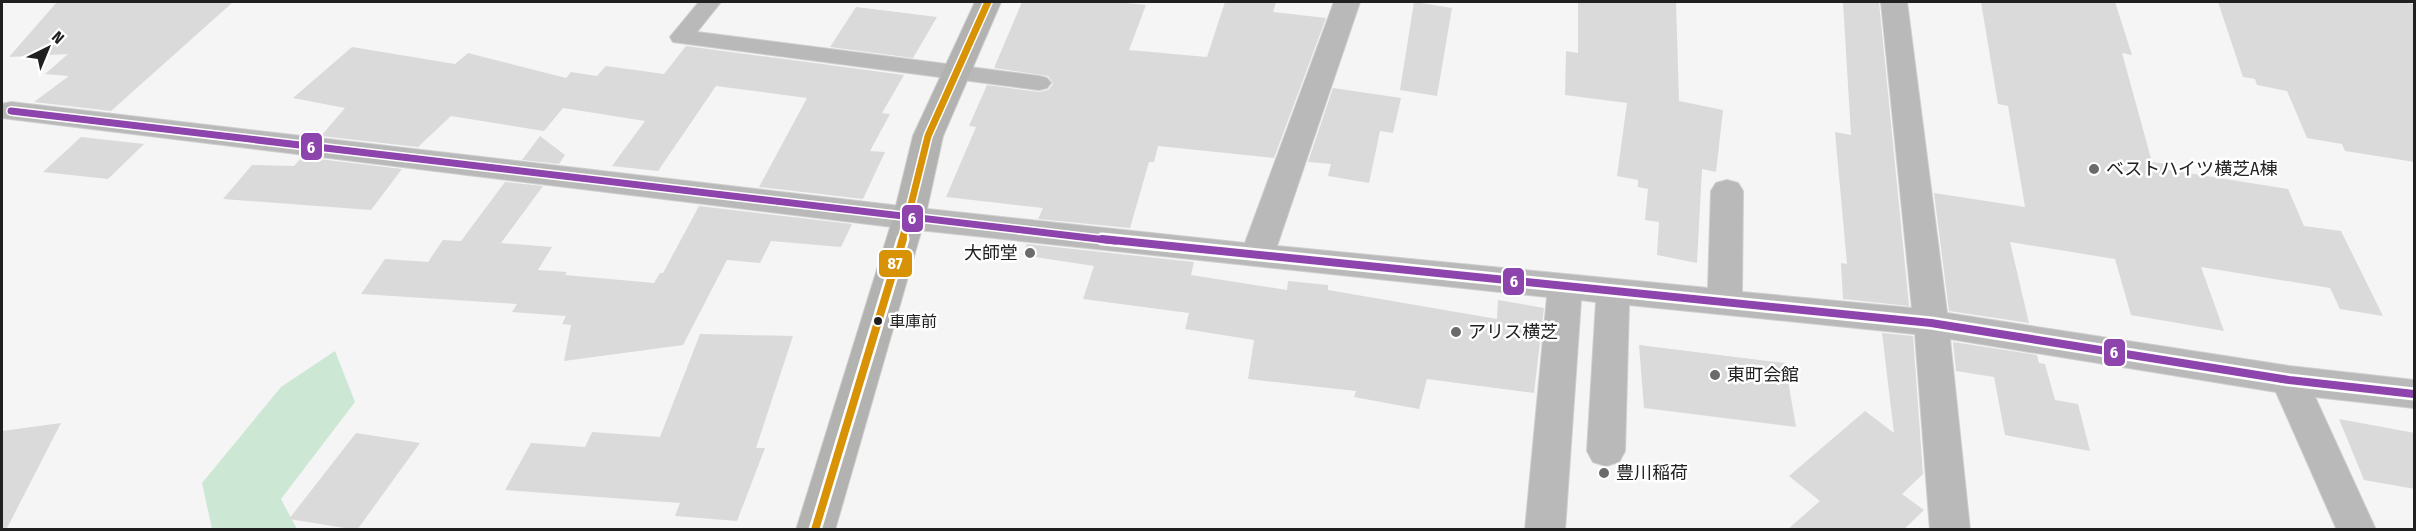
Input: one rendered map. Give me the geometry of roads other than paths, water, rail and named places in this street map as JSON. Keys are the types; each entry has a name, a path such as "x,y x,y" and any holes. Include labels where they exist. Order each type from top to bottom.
{"main road":[{"path":"815,530 909,218 928,136 988,2"}],"street":[{"path":"1257,256 1347,2"},
{"path":"1894,2 1931,323 1950,530"},
{"path":"5,109 909,218 1257,256 1931,323 2289,380 2415,394"},
{"path":"1725,302 1727,191"},
{"path":"1545,530 1565,286"},
{"path":"1606,451 1613,291"},
{"path":"2289,380 2357,530"}],"lane":[{"path":"710,2 681,37 1039,84"}],"place":[{"name":"ベストハイツ横芝A棟","path":"2094,169"},
{"name":"大師堂","path":"1030,253"},
{"name":"車庫前","path":"878,321"},
{"name":"アリス横芝","path":"1456,332"},
{"name":"東町会館","path":"1715,375"},
{"name":"豊川稲荷","path":"1604,473"}]}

----

## EXERCISE INSTRUCTIONS
Repeat the records above exactly. No pictures go into the repeat.

## OUTPUT BELOW
Input: one rendered map. Give me the geometry of roads other than paths, water, rail and named places in this street map as JSON. Keys are the types; each entry has a name, a path such as "x,y x,y" and any holes. Include labels where they exist. Order each type from top to bottom.
{"main road":[{"path":"815,530 909,218 928,136 988,2"}],"street":[{"path":"1257,256 1347,2"},
{"path":"1894,2 1931,323 1950,530"},
{"path":"5,109 909,218 1257,256 1931,323 2289,380 2415,394"},
{"path":"1725,302 1727,191"},
{"path":"1545,530 1565,286"},
{"path":"1606,451 1613,291"},
{"path":"2289,380 2357,530"}],"lane":[{"path":"710,2 681,37 1039,84"}],"place":[{"name":"ベストハイツ横芝A棟","path":"2094,169"},
{"name":"大師堂","path":"1030,253"},
{"name":"車庫前","path":"878,321"},
{"name":"アリス横芝","path":"1456,332"},
{"name":"東町会館","path":"1715,375"},
{"name":"豊川稲荷","path":"1604,473"}]}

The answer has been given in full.